Soon we started rendezvousing with nomad friends we’d met in previous countries, staying in neighboring bungalows on the beach in Thailand, and in a homestay at the edge of some rice fields in Vietnam.

We made local friends too. All across the world, they’ve shown us the sights that most tourists never see.

Along the way, I met someone else I didn’t know: my husband Michael. He was so much more comfortable in his skin now. Back in Seattle, I’d always considered him to be an introvert like me, but now he was always up for meeting new people.

It had also used to be difficult to get him to do things, to go on hikes or take weekend getaways.

“What’s the point?” he’d always say. “We’ve already been there.”

He was right. We’d lived in Seattle for more than 20 years. There was very little we hadn’t seen and done.

But now, wherever we were, we hadn’t been there before, so he couldn’t wait to explore it. Somehow it also made sense when he took up photography because now he had the perfect excuse for his endless explorations.

It turns out Michael had a deep and abiding hunger for the unfamiliar — for new places and people.

This was so obviously the man he was meant to be. It felt like I’d been living all those years with a duck, but I’d never actually seen him in water.

I was also discovering some unexpected things about myself: that the world isn’t nearly the scary, dangerous place I’d thought — and that interesting things happen when you give up the control you never really had in the first place.

In other words, I really liked the unfamiliar too.

I’d been worried about the cost of our new lifestyle, so I was delighted to discover that by living part of the time in cheaper countries, we now spent a little more than half what we’d spent maintaining a small house in Seattle.

Our apartments are even smaller now, but our lives are so much bigger. Now we’re always exploring some new culture and its cuisine, and — best of all — making new friends.

Obviously, we’re able to live this way because of massive American privilege. But the fact is, this privilege existed back in America, even if we weren’t as aware of it. Now we’re able to live and shop locally in communities that very much appreciate our presence and the shared American wealth.

More importantly, now that we’ve made connections with generous locals all over the world, international issues aren’t mere abstractions — part of the daily bombardment of information. Now the issues are often very personal, because the people involved are our friends.
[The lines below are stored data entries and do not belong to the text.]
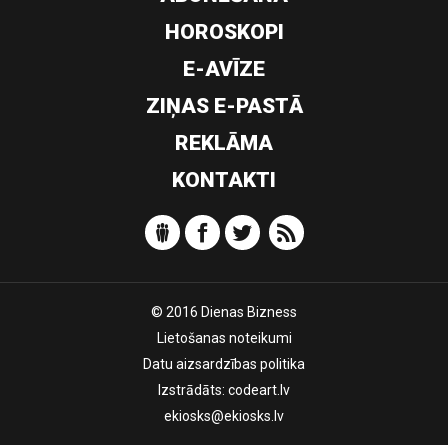
HOROSKOPI
E-AVĪZE
ZIŅAS E-PASTĀ
REKLĀMA
KONTAKTI
© 2016 Dienas Bizness
Lietošanas noteikumi
Datu aizsardzības politika
Izstrādāts:
codeart.lv
ekiosks@ekiosks.lv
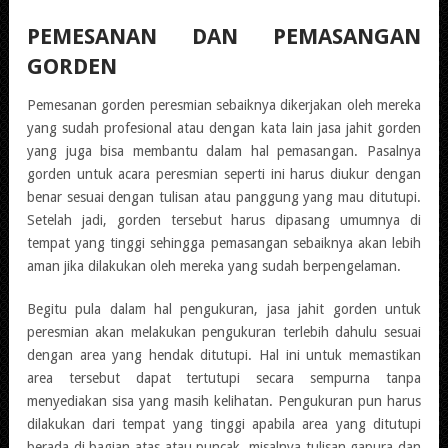
PEMESANAN DAN PEMASANGAN
GORDEN
Pemesanan gorden peresmian sebaiknya dikerjakan oleh mereka
yang sudah profesional atau dengan kata lain jasa jahit gorden
yang juga bisa membantu dalam hal pemasangan. Pasalnya
gorden untuk acara peresmian seperti ini harus diukur dengan
benar sesuai dengan tulisan atau panggung yang mau ditutupi.
Setelah jadi, gorden tersebut harus dipasang umumnya di
tempat yang tinggi sehingga pemasangan sebaiknya akan lebih
aman jika dilakukan oleh mereka yang sudah berpengelaman.
Begitu pula dalam hal pengukuran,
jasa jahit gorden untuk
peresmian
akan melakukan pengukuran terlebih dahulu sesuai
dengan area yang hendak ditutupi. Hal ini untuk memastikan
area tersebut dapat tertutupi secara sempurna tanpa
menyediakan sisa yang masih kelihatan. Pengukuran pun harus
dilakukan dari tempat yang tinggi apabila area yang ditutupi
berada di bagian atas atau puncak, misalnya tulisan gapura dan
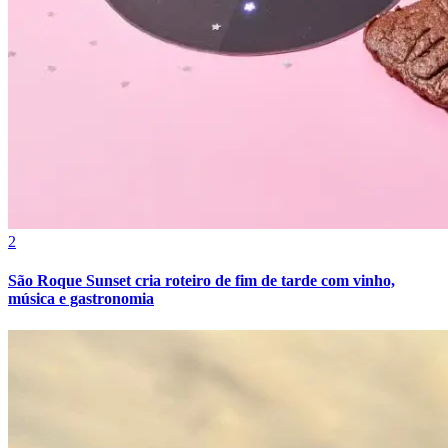
Fortaleza
2
São Roque Sunset cria roteiro de fim de tarde com vinho,
música e gastronomia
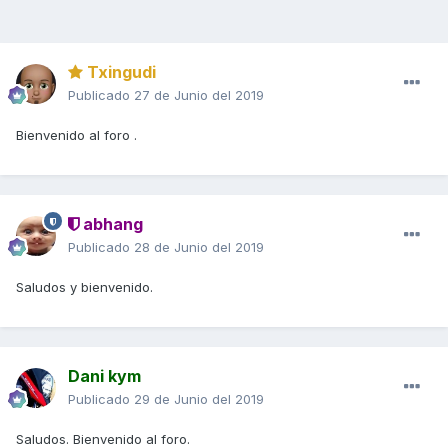
Txingudi
Publicado
27 de Junio del 2019
Bienvenido al foro .
abhang
Publicado
28 de Junio del 2019
Saludos y bienvenido.
Dani kym
Publicado
29 de Junio del 2019
Saludos. Bienvenido al foro.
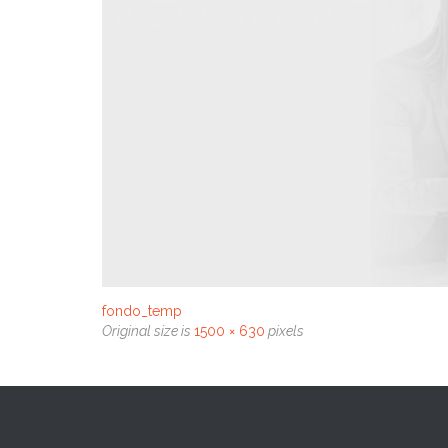
fondo_temp
Original size is
1500 × 630
pixels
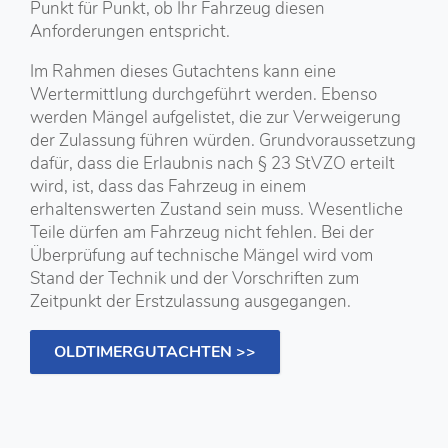
Punkt für Punkt, ob Ihr Fahrzeug diesen
Anforderungen entspricht.
Im Rahmen dieses Gutachtens kann eine
Wertermittlung durchgeführt werden. Ebenso
werden Mängel aufgelistet, die zur Verweigerung
der Zulassung führen würden. Grundvoraussetzung
dafür, dass die Erlaubnis nach § 23 StVZO erteilt
wird, ist, dass das Fahrzeug in einem
erhaltenswerten Zustand sein muss. Wesentliche
Teile dürfen am Fahrzeug nicht fehlen. Bei der
Überprüfung auf technische Mängel wird vom
Stand der Technik und der Vorschriften zum
Zeitpunkt der Erstzulassung ausgegangen.
OLDTIMERGUTACHTEN >>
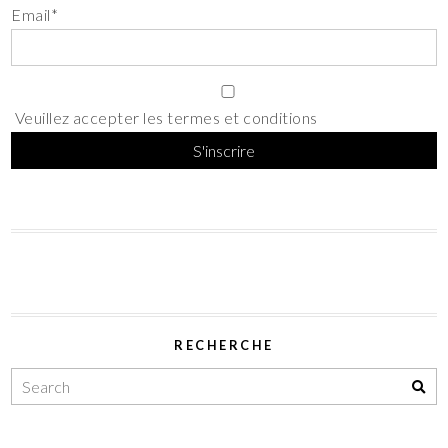
Email*
Veuillez accepter les termes et conditions
RECHERCHE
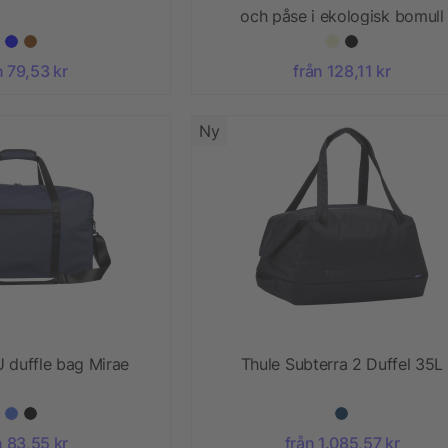
och påse i ekologisk bomull
n 79,53 kr
från 128,11 kr
Ny
 duffle bag Mirae
Thule Subterra 2 Duffel 35L
n 83,55 kr
från 1.085,57 kr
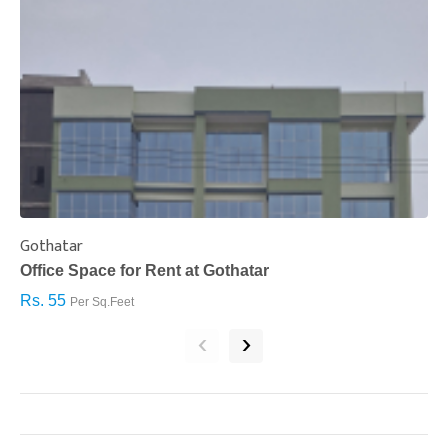
Gothatar
S
Office Space for Rent at Gothatar
H
Rs. 55
R
Per Sq.Feet
‹
›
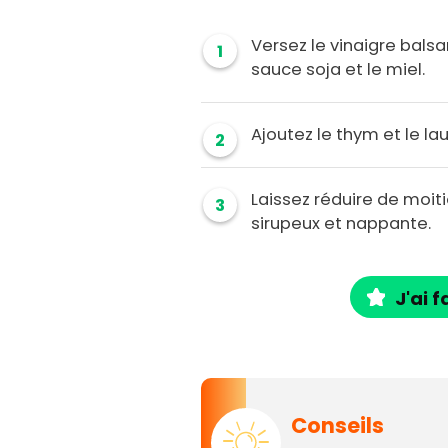
Versez le vinaigre bals
1
sauce soja et le miel.
Ajoutez le thym et le lau
2
Laissez réduire de moiti
3
sirupeux et nappante.
J'ai f
Conseils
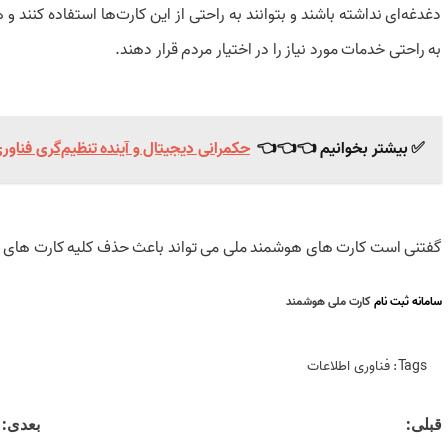
دغدغه‌ای نداشته باشند و بتوانند به راحتی از این کارت‌ها استفاده کنند
به راحتی خدمات مورد نیاز را در اختیار مردم قرار دهند.
✅ بیشتر بخوانیم 👈👈👈
حکمرانی دیجیتال و آینده تنظیم‌گری فن
گفتنی است کارت های هوشمند ملی می تواند باعث حذف کلیه کارت های ش
سامانه ثبت نام
کارت ملی هوشمند
Tags:
فناوری اطلاعات
Post
قبلی:
بعدی:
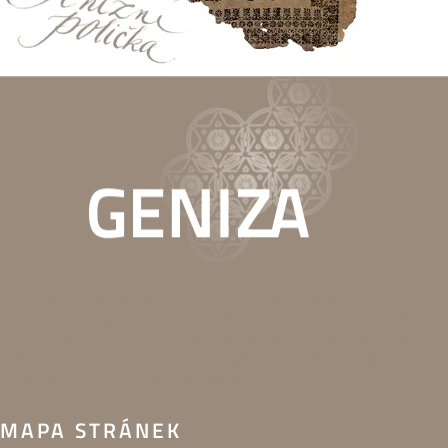
Web je součástí projektu Tajemství půdy, podpořeného Islandem,
Lichtenštejnskem a Norskem prostřednictvím Fondů EHP 2014-2021.
Představuje nálezy z půd českých a moravských synagog ve sbírkách
Židovského muzea v Praze a nabízí netradiční pohled do světa duchovní i
hmotné kultury místních židovských obcí.
MAPA STRÁNEK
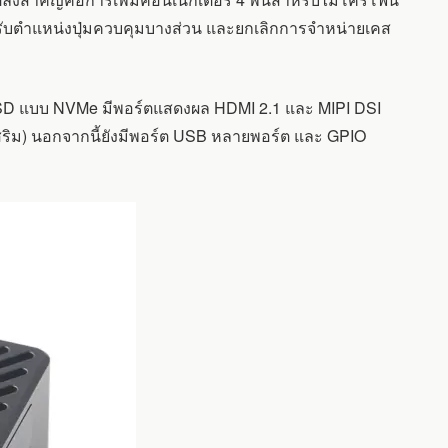
ปรับตำแหน่งปุ่มควบคุมบางส่วน และยกเลิกการจำหน่ายเคส
 SSD แบบ NVMe มีพอร์ตแสดงผล HDMI 2.1 และ MIPI DSI
์เสริม) นอกจากนี้ยังมีพอร์ต USB หลายพอร์ต และ GPIO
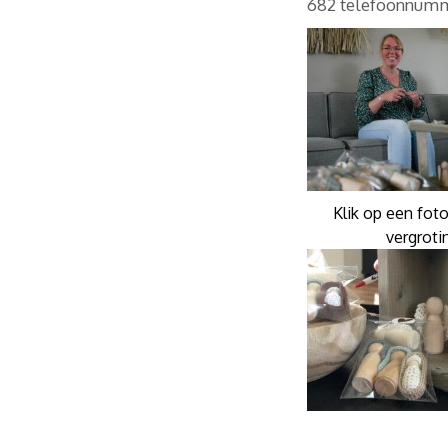
682 telefoonnumm
Klik op een fot
vergroti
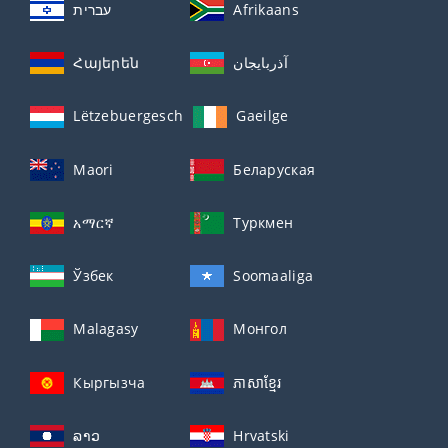
עברית
Afrikaans
Հայերեն
آذربايجان
Lëtzebuergesch
Gaeilge
Maori
Беларуская
አማርኛ
Туркмен
Ўзбек
Soomaaliga
Malagasy
Монгол
Кыргызча
ភាសាខ្មែរ
ລາວ
Hrvatski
These days, Michael and I are living in Split, Croatia, soon to be heading to Athens, Greece, for a bit before meeting an old friend for a month at Lake Como, Italy.

Michael and I left home to get away from a country in decline. Like every satisfied traveler ever, we ended up finding ourselves.

But here’s the truth, something I’ve never even told Michael. All those times we talked about long-term travel — the thing he and I were definitely going to do “eventually”?

That was just talking on my part. I see now I was only humoring Michael and enjoying the romantic fantasy. It took something really dramatic to get me to finally go through with it, something that scared me even more than my fear of unpredictability and the unknown.

I’m still not sure what to think about the fact that a terrible human being like Donald Trump — a man who has made the world so much worse for so many — is responsible for my life becoming so dramatically better.

But however it happened, I now stand in awe of a life I almost didn’t live, in love with a man I almost never met.